What to produce: In the entries that follow, find the line containing "neck: (481, 302)"; from there, copy every line exactly through the line containing "neck: (895, 183)".

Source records
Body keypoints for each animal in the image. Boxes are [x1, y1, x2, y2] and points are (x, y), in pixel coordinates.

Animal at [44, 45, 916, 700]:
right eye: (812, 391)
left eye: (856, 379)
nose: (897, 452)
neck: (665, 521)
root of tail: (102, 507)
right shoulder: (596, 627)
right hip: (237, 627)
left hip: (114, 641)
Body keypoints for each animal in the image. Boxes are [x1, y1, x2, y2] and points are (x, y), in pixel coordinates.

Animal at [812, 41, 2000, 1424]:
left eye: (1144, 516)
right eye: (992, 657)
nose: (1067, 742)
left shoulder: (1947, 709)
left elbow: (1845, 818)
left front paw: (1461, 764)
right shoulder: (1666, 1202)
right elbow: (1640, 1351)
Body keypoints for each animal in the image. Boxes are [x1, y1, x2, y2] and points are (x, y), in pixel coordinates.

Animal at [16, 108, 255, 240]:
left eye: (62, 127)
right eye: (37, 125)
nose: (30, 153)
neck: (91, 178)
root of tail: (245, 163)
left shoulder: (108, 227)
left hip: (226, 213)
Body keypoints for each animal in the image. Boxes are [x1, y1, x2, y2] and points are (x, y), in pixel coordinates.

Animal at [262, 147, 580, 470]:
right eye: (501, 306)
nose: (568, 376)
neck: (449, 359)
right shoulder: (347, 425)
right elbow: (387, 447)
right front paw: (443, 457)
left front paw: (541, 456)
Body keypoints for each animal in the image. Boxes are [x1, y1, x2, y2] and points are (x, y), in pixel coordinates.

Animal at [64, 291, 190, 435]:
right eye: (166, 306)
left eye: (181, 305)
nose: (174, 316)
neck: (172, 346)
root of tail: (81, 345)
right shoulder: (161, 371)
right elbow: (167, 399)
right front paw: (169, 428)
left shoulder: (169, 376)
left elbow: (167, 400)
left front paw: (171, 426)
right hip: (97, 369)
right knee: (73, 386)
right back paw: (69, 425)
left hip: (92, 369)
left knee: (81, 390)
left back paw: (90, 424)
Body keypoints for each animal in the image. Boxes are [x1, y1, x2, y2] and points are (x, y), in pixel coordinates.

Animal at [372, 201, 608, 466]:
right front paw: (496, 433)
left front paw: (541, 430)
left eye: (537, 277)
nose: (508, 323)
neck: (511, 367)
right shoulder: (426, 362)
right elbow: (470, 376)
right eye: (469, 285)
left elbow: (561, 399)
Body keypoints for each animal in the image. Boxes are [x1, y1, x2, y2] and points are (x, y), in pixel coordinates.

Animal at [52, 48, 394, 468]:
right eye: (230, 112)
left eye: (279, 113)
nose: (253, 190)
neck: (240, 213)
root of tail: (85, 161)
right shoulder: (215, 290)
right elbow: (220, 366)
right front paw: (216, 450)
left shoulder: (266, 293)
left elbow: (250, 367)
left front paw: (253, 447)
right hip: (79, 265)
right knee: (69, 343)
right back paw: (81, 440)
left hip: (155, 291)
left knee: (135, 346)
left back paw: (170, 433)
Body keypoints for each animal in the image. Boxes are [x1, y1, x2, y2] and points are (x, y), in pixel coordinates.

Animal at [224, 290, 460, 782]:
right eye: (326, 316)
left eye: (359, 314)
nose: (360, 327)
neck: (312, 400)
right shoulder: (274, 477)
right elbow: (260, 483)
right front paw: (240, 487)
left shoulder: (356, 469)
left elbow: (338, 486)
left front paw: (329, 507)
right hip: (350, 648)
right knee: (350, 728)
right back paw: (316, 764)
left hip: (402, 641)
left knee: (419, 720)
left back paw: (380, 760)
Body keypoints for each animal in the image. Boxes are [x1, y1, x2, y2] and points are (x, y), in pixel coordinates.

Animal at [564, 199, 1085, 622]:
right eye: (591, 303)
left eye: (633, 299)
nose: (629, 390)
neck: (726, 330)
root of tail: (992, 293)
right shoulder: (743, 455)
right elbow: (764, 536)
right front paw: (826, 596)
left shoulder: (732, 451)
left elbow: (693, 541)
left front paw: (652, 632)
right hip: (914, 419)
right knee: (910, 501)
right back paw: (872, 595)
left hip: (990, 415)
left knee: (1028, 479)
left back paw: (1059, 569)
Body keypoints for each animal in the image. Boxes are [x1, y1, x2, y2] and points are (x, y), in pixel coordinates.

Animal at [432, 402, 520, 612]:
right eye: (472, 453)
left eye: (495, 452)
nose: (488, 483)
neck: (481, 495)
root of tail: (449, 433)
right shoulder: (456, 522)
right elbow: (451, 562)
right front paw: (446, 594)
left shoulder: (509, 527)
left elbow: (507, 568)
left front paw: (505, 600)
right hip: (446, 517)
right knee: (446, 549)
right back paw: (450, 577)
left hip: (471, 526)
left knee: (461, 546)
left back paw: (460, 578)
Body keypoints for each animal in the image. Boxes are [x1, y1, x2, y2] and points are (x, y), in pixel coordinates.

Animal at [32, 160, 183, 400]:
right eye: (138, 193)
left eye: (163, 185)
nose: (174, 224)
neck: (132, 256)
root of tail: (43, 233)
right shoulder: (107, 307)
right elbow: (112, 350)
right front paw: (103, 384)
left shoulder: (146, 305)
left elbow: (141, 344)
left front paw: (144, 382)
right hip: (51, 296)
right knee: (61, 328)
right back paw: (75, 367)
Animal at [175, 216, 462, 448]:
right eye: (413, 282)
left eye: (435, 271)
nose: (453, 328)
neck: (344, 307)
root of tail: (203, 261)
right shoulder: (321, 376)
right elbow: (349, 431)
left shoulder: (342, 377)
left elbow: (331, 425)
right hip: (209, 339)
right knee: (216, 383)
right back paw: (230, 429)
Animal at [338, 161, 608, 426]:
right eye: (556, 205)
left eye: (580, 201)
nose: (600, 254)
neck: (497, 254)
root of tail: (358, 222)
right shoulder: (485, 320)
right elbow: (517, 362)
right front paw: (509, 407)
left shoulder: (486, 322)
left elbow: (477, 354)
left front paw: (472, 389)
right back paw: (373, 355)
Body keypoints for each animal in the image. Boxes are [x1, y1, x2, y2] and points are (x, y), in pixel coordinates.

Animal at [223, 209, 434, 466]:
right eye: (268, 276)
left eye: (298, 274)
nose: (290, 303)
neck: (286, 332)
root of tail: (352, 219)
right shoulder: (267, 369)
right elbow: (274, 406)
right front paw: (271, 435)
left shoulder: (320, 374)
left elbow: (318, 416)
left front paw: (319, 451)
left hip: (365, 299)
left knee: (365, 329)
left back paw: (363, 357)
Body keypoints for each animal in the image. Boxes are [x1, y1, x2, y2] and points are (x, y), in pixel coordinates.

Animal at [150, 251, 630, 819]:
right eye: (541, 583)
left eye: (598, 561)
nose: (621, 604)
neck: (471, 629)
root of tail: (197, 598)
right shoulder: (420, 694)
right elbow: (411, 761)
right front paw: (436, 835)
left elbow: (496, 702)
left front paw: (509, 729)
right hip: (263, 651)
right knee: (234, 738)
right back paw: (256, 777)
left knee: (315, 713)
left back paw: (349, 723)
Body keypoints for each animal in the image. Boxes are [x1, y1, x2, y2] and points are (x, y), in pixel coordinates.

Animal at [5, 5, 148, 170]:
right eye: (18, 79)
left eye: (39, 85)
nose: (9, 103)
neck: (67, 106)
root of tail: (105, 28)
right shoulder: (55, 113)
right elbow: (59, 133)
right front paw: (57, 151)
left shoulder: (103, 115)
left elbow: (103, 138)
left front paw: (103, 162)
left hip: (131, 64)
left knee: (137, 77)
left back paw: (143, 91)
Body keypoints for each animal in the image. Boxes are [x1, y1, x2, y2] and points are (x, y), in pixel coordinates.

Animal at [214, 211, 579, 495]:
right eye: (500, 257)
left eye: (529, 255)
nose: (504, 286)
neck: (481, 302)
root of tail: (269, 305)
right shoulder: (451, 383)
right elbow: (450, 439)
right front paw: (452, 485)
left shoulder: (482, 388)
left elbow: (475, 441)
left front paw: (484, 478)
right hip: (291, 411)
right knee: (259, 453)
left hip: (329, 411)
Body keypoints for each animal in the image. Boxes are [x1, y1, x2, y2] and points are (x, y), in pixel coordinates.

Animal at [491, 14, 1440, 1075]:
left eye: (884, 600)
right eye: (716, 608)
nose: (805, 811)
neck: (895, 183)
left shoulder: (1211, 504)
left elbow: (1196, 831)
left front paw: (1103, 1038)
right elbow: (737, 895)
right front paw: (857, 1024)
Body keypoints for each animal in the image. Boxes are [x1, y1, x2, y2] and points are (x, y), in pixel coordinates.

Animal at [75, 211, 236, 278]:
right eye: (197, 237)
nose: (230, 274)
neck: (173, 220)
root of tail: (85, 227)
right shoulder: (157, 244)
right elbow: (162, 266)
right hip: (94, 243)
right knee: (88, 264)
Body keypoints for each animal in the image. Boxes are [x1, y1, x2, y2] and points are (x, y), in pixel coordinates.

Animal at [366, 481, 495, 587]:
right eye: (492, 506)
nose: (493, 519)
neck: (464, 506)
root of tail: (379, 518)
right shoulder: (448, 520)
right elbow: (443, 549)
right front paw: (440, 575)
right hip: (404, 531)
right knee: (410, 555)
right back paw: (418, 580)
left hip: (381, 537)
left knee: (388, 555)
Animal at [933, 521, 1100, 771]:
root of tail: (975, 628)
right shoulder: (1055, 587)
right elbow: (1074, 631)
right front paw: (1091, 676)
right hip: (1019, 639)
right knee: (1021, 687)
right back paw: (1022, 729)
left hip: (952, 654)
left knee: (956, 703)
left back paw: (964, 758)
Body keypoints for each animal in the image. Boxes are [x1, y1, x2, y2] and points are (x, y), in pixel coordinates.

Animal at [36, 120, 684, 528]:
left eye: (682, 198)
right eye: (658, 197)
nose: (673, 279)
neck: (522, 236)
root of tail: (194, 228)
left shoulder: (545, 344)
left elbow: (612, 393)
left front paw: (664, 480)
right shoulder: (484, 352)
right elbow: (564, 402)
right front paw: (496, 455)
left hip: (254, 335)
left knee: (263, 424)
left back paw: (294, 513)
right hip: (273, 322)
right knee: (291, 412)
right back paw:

Answer area:
neck: (481, 302)
root of tail: (269, 305)
right shoulder: (451, 383)
right elbow: (450, 439)
right front paw: (452, 485)
left shoulder: (482, 388)
left elbow: (475, 441)
left front paw: (484, 478)
right hip: (291, 411)
right knee: (259, 453)
left hip: (329, 411)
Body keypoints for each animal in the image. Boxes are [x1, y1, x2, y2] and points are (x, y), in pixel coordinates.

Animal at [491, 14, 1440, 1075]:
left eye: (884, 600)
right eye: (716, 608)
nose: (805, 811)
neck: (895, 183)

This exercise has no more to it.